## EXTRACTED TEXT:
------------

Kava and Loathing in Waikiki

I needed eye drops, a pen, and a writing pad. This ABC store was tripping me out— I expected it to be hectic and insane but this new-age, liquidy acid jazz was playing and the alien, detached feeling made me think I was in Japan again. I was swimming through this place, walking through Jell-O, like I was in the world of Toejam and Earl, bouncing along through the aisles.
It all started that evening in an ally-ette, typical to Waikiki. I had finished a quick business conversation with my local friend while I was finishing my 30 ounces of Kava that the nice lady a couple doors down poured for me. Great stuff. I walked through the nearest hotel to grab a Swisher, made my way onto the beach and sat down. I broke off about a third of the cigarillo (I don’t like tobacco that much) and after preparing it, I lit it with the $7.00 lighter I got along with it. The lighter wasn’t that special, it just said Hawaii on it and that means you’re paying the Haole tax.

------------

## EXTRACTED RECORDS:
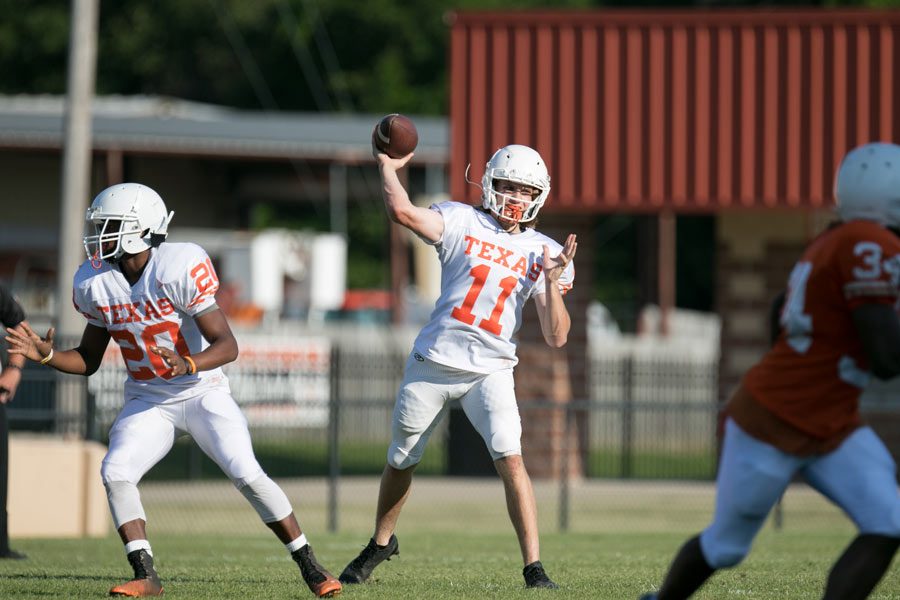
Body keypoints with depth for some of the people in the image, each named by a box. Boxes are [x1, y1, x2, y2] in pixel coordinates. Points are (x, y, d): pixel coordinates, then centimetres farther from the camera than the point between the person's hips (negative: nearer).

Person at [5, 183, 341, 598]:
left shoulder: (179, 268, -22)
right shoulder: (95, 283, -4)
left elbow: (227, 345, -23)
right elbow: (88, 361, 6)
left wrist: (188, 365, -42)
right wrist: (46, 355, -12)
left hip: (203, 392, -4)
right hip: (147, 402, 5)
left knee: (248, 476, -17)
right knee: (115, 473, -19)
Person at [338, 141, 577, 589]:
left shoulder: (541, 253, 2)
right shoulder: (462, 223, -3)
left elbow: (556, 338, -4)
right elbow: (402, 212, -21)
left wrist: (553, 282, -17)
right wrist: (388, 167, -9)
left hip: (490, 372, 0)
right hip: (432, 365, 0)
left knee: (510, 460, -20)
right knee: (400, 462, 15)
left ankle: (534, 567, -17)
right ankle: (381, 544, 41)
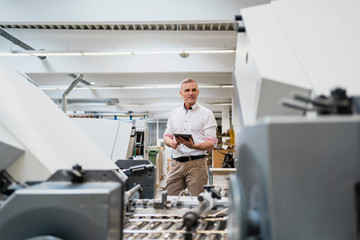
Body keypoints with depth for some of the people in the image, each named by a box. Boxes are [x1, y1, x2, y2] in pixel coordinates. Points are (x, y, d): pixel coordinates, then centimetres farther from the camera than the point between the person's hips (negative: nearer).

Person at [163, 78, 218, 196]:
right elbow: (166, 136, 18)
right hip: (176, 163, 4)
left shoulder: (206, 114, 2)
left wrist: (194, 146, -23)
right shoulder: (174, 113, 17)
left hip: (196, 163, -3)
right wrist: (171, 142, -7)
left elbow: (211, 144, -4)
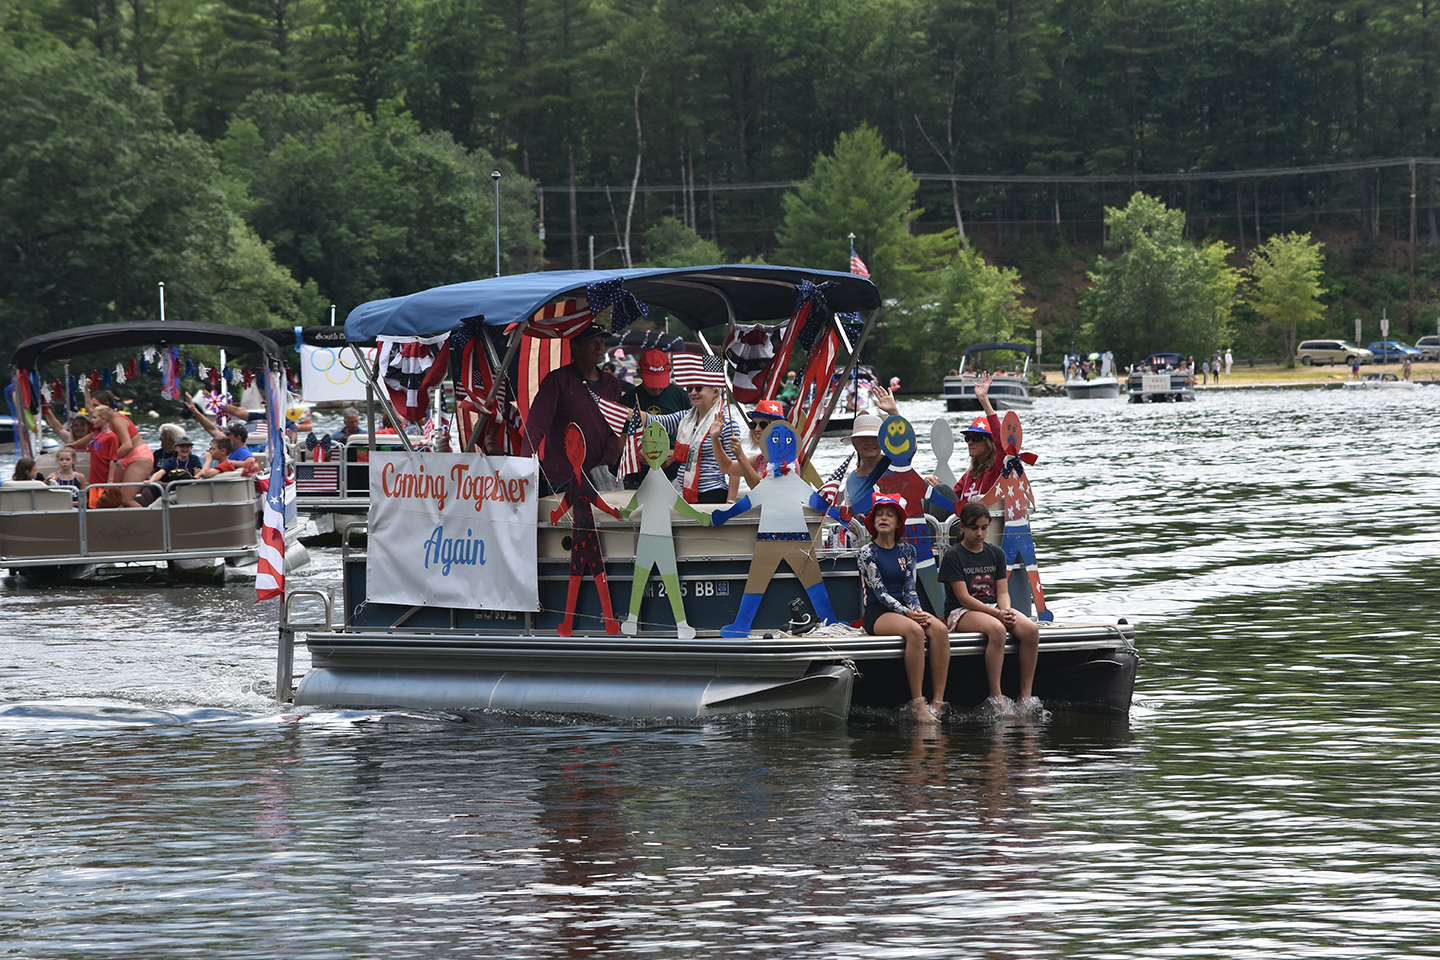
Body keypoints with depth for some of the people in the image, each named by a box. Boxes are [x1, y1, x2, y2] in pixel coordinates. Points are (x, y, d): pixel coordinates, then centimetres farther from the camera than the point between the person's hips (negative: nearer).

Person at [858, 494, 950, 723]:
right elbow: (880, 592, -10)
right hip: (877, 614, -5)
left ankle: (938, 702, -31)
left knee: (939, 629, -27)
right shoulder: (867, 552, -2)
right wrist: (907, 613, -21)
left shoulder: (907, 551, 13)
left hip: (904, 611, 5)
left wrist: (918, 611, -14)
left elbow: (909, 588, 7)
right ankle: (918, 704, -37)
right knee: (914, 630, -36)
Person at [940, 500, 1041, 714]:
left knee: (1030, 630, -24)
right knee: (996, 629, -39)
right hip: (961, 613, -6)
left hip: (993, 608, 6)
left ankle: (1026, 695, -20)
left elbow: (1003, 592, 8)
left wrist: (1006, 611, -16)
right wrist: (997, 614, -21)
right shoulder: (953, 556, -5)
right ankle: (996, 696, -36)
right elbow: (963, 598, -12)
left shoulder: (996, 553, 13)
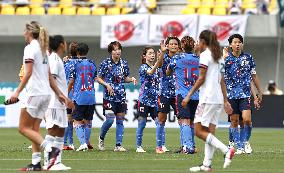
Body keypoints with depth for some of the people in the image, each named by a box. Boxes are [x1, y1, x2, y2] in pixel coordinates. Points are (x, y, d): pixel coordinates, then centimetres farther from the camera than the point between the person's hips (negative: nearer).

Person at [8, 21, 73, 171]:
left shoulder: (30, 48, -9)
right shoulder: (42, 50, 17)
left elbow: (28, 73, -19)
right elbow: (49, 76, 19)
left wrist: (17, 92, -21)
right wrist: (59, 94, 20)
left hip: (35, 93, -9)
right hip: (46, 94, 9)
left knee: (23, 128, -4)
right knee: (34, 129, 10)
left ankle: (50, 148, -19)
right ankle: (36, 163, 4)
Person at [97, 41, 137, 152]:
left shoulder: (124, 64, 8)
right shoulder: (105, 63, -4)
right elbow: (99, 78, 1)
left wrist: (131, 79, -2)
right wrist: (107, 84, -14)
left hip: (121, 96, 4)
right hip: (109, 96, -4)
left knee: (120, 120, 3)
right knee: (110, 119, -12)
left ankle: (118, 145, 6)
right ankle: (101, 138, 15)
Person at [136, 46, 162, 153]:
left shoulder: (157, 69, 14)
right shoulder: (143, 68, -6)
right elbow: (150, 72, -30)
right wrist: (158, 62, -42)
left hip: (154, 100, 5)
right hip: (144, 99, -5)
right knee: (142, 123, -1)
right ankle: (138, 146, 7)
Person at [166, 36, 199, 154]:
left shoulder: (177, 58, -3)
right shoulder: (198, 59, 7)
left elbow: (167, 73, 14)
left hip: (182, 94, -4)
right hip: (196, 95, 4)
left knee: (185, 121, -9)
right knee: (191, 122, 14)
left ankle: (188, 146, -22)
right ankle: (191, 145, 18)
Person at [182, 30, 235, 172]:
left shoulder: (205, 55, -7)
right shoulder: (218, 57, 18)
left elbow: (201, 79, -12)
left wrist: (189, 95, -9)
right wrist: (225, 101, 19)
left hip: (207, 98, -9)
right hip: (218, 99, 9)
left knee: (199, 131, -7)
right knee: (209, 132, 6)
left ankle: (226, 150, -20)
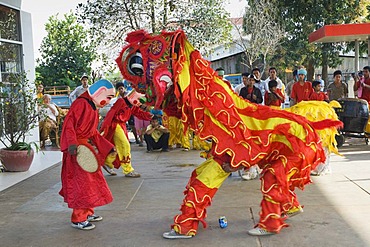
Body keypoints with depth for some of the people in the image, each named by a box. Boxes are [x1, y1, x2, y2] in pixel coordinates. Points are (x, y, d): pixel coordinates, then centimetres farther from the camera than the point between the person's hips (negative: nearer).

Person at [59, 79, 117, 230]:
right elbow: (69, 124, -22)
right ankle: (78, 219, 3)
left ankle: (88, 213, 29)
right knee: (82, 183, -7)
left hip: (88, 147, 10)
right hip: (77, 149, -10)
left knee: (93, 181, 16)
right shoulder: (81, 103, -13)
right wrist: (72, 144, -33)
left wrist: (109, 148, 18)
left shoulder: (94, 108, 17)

------------

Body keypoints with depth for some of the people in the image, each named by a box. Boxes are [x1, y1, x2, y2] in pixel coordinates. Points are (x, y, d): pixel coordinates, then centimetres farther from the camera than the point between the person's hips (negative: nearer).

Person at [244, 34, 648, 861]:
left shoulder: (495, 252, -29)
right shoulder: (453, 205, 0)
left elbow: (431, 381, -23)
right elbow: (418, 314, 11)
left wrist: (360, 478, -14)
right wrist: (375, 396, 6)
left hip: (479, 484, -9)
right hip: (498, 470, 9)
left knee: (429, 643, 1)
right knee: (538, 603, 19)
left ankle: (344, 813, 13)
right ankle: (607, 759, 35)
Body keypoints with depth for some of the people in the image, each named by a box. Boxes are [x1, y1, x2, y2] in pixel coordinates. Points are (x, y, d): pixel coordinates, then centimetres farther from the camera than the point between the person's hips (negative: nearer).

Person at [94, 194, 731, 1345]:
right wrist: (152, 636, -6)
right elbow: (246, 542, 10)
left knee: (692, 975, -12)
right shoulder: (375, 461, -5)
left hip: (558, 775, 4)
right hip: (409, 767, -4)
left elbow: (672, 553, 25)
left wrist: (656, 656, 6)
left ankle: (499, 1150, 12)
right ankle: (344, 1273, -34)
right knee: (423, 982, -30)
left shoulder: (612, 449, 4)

------------

## TASK TO CARRY OUT:
Reproduce the passage in the Waikiki story from "Kava and Loathing" to "through the aisles.".

## RESULT OF THE TASK:
Kava and Loathing in Waikiki

I needed eye drops, a pen, and a writing pad. This ABC store was tripping me out— I expected it to be hectic and insane but this new-age, liquidy acid jazz was playing and the alien, detached feeling made me think I was in Japan again. I was swimming through this place, walking through Jell-O, like I was in the world of Toejam and Earl, bouncing along through the aisles.